Interesting idea with niche applications, such as the one I just described, but not really practical for anything complex, I think, mostly due to cost and issues with speed.
It looks to me like a very clever circuit. It is neither stupid nor unoriginal. I certainly have never seen it before and it makes a beutiful demo of logic. I have used optos in for driving mosfet gates particularly when I needed a level shift but I never concieved of making it into a logic family. The problem is that it is a clever solution looking for a problem. The comments on it having fan out problems, large power needs and low propigation rates are all very real. Using leds that display the state as part of the circuit is very cool and exposes the underlying logic. Maybe someone will build a free running counter based on this logic. It would make a gorgeous display.
I’m really, really tempted to do this. Too bad I can’t justify buying 100 optos just to play with.
I assume the supply voltage of the LED part needs to be low enough to prevent the LED’s and optocouplers to draw any current by themselves.
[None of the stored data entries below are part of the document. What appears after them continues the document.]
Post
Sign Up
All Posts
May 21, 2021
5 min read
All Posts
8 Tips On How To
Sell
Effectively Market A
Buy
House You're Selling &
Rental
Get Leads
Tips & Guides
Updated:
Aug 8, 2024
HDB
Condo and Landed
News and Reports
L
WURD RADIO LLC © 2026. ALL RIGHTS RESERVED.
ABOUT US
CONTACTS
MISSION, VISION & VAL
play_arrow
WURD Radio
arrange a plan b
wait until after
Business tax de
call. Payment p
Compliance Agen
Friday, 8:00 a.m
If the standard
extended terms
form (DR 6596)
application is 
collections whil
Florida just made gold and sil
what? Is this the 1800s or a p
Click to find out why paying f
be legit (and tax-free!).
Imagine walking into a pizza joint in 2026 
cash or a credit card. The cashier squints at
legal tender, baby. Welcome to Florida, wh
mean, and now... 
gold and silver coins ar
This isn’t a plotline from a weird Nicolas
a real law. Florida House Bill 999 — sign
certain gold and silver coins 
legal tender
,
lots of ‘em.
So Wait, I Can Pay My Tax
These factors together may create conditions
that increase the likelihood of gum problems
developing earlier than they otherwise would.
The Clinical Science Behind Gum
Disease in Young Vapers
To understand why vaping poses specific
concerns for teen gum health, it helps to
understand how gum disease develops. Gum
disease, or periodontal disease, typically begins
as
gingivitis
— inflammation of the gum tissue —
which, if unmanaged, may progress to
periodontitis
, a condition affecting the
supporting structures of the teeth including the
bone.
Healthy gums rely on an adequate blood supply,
As soon as the supply voltage is above the threshold the whole totempole will draw current and probably the LED’s (and opto’) are destroyed as there is no current limit. Maybe put a 470 ohms resistor in series with each led half ?
There is a output current limit imposed by the gain of the optoisolator aka Current Transfer Ratio (see my post) which have a wide spread around 100% of what you put in as LED current.
What’s wrong; mixing 2 abstraction levels: He uses the normal digital 0 = no current/ 0V – 1 = current flow/5V AND the abstracted 0 = RED – 1=GREEN.
But when you realize how slow opto-isolator are you prefer to use the transistors directly, which reminds me of these:
Pre digital ICs before the CMOS & TTL, where the 0 and 1 state where NOT saturated (kind of analog high), making these chips really fast (but really expensive), and keeping transistors not satured is the kind of circuit used here with these opto’s.
Kind of reminds me of some pneumatic logic I worked with many many years ago (used in hazardous locations). At one installation, had to build the equivalent of a filter cap out of a small jar.
Neon-Photocell logic:
http://www.eetimes.com/document.asp?doc_id=1279395
When I first saw this I said, “but can it make a latch?” And then I watched the video, and voila there it was. Very clever!
So I have a question as I try to understand this circuit. Looking inside the optoisolator as a four-terminal black box, suppose I replace each optoiso with a BJT (collector, emitter on output sides, and base on the input side connecting to the red/green LEDs) and in place of the IR led, placing either a resistor or another LED. What do I get? Would that result in the same circuit, functionally? In other words, what is the essential function of the optoisolator?
I am a bit confused as well about the tristate condition. Isn’t it more like the input and output are in undefined states when neither button of one input is pushed? In the case no button is pushed, the input is floating, or at least it is not at a defined voltage, and the output then is also floating, or at some voltage between 0V,5V, and hence the mixed behavior when multiple units are chained together. So, those non-input conditions are not useful states of the circuit, or are they?
Thanks – p
I found this interesting – but a simpler solution to the drive is to wire the opto-isolator diodes back to back (so no current flows when connected across the input bias power – then a single resistor to the join of the tow diodes will turn one or the other on when the drive voltage is switched from ground to supply.